Qui afferra un lembo dei pantaloni o della gonna e scruta nelle mutande,
esamina, manda assolti con un gesto che ricorda i giudizi scolastici, un voto
in pagella tra gli altri. Promosso! La maestra Maccarone, alito di caffè, ha
sempre avuto uno spiccato senso del teatro, eredità forse della sua regione di
provenienza.
Solo Giovanni si rifiuta di alzarsi e
raggiungere il proscenio, e da ciò intuiamo che deve esserci un qualche
rapporto tra lui e l'odore che da qualche minuto ha iniziato a diffondersi
nell'aula, sempre più intenso e penetrante. Farsi la cacca addosso è una brutta
grana, anche se frequenti la seconda elementare.
Dall’altro versante della
rappresentazione, la gioia feroce nell'essere riconosciuti innocenti e quindi
meritevoli, le braccia alzate del pugile proclamato vincitore. Rido insieme
agli altri, puzzone, puzzone smerdolone diciamo rivolti al colpevole, finalmente
smascherato. La legge del branco non è meno implacabile per i cuccioli.
Intanto, gli occhietti azzurri di Giovanni cominciano a inumidirsi, la
massiccia montatura in celluloide degli occhiali è l’unico argine a sua difesa.
E così continua a rimanere immobile, più simile alla fotografia che non al
teatro o al cinematografo, in effetti. È un totem.
Una lava marroncina intacca la fissità
dello scatto, la vediamo tutti e le risate si fanno ancora più forti, cola
dalla seduta in faggio chiaro, discende i tubolari in ferro della sedia, si
diffonde sulle piastrelle sintetiche del pavimento. E insieme a quella
cominciano a sgorgare dalle palpebre i primi goccioloni.

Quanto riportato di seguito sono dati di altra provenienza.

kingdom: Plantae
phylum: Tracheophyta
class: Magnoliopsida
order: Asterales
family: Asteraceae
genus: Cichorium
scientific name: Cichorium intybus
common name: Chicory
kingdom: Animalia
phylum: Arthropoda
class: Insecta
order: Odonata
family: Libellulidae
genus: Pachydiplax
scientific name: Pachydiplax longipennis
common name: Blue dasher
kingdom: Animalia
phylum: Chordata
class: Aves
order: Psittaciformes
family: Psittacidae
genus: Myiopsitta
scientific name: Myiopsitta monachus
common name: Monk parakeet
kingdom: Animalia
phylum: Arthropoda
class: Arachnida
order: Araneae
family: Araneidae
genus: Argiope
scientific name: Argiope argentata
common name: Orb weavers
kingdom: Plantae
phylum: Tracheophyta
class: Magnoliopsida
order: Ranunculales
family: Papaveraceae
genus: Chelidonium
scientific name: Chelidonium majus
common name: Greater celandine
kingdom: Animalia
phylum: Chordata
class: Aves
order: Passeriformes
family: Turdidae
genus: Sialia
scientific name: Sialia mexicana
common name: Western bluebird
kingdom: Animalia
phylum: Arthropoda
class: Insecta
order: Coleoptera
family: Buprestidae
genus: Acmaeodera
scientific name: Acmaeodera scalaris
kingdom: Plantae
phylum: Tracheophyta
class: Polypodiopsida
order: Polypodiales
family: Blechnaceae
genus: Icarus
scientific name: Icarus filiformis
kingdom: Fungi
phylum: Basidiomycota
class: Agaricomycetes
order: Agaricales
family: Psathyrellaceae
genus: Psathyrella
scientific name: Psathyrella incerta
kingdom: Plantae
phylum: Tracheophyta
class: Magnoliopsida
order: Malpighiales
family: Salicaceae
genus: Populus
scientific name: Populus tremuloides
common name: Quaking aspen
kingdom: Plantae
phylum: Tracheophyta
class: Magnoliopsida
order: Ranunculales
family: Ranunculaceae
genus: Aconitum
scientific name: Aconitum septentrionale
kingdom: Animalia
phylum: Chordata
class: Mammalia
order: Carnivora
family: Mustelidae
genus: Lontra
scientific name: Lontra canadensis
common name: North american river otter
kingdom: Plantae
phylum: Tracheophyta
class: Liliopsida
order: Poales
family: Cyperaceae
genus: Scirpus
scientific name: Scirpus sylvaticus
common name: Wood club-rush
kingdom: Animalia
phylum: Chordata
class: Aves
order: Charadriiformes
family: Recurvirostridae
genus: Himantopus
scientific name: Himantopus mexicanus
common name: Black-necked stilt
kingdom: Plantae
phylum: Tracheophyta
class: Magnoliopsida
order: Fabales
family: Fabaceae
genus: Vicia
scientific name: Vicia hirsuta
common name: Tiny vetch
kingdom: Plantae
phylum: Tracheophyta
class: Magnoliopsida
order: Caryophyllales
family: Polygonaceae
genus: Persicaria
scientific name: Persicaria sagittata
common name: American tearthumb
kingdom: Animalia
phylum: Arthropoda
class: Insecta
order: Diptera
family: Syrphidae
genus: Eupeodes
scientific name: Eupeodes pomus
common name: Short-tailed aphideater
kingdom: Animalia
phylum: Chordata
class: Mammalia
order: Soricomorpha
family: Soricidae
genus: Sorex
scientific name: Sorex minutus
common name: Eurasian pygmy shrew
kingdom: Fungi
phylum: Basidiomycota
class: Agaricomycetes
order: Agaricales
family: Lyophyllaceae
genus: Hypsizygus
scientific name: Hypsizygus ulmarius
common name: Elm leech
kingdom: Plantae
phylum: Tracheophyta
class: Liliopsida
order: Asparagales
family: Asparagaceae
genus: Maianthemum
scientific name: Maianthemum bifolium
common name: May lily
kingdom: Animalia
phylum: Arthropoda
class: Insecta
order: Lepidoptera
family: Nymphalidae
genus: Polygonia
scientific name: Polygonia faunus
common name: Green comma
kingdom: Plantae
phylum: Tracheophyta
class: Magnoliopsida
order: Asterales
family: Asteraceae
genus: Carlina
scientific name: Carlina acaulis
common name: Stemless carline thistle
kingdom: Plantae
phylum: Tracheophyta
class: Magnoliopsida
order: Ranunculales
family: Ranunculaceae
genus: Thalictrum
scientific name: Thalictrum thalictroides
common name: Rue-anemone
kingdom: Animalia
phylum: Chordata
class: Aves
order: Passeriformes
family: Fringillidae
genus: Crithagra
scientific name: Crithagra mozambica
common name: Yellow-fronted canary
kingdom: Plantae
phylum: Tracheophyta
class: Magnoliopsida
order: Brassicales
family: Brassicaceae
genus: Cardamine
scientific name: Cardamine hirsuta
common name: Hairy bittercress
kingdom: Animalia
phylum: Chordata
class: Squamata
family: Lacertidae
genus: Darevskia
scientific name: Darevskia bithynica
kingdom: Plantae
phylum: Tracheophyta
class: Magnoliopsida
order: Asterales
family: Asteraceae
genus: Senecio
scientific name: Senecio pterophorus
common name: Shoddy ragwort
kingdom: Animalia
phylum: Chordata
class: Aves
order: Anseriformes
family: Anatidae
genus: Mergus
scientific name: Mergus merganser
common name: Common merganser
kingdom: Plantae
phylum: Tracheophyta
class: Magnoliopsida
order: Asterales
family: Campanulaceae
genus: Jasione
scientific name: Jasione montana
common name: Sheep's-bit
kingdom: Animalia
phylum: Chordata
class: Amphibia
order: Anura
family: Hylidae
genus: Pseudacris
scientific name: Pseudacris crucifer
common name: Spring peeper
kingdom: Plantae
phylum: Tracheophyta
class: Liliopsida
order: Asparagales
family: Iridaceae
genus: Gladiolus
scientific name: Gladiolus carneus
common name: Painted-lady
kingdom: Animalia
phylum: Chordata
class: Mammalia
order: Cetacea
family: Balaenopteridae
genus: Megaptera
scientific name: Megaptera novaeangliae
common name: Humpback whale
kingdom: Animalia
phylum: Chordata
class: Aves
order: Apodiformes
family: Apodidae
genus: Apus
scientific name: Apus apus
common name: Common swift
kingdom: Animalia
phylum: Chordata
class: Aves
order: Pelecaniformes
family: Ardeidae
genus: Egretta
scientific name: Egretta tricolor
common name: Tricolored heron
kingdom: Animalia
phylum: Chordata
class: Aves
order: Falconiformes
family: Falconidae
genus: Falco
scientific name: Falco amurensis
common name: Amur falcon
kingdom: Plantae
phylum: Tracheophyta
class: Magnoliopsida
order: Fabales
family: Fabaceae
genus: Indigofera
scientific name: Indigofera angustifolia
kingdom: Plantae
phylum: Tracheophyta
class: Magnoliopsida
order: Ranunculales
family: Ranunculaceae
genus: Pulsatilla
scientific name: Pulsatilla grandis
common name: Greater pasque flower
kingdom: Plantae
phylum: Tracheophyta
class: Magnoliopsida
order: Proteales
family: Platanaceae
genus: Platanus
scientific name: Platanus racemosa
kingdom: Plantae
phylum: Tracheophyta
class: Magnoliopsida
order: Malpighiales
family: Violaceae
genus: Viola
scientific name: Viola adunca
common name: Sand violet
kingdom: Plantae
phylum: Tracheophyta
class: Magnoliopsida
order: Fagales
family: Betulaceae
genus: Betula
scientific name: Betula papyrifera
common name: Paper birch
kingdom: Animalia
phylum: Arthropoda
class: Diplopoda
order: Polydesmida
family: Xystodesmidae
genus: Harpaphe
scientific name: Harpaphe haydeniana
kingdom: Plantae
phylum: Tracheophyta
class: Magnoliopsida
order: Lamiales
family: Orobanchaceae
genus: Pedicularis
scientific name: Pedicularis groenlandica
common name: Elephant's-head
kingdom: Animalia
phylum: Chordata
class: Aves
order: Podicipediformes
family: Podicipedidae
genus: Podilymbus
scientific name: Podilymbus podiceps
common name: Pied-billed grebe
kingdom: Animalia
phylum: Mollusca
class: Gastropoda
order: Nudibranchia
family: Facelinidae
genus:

Ora il totem si è trasformato in vulcano,
ma senza sonoro. Questo è Giovanni. Il suo talento è il disegno, è l'unico
della classe che sa già disegnare un cavallo, all'intervallo mangia il panino
col salame preparato dalla mamma, parla poco, sorride molto. Un vulcano da cui
dolcemente eruttano lacrime e merda, merda e lacrime silenziose.
Post vincente:
La neo coppia composta da Chiara Ferragni
e Giovanni Tronchetti Provera rappresenta una sintesi mirabile di ciò che
Pasolini chiamava mutazione antropologica. Il problema non sono dunque loro, ma
il fatto che simili facce da cui trasuda il fatturato (vero o presunto) le si
incontrino ovunque, basta farsi un giro in un centro commerciale il sabato
pomeriggio: quei nasini, quei sorrisini, quegli occhiettini azzurrini e vacui
sono diventati la norma, non più l'eccezione. E anche quell'indicibile
desiderio di prenderli a calci in culo. È però una tentazione a cui bisogna
resistere, non solo per le conseguenze a cui andremmo incontro – lasciamo
provvisoriamente tra parentesi la morale, anche avere una faccia del genere è
infatti immorale –, ma perché non possiamo escludere di svegliarci una mattina
e vedere le medesime insulse fattezze riflesse nello specchio del bagno. Se
Kafka riscrivesse oggi il suo racconto, non in scarafaggio, ma in Tronchetti
Provera Junior trasformerebbe Gregor Samsa.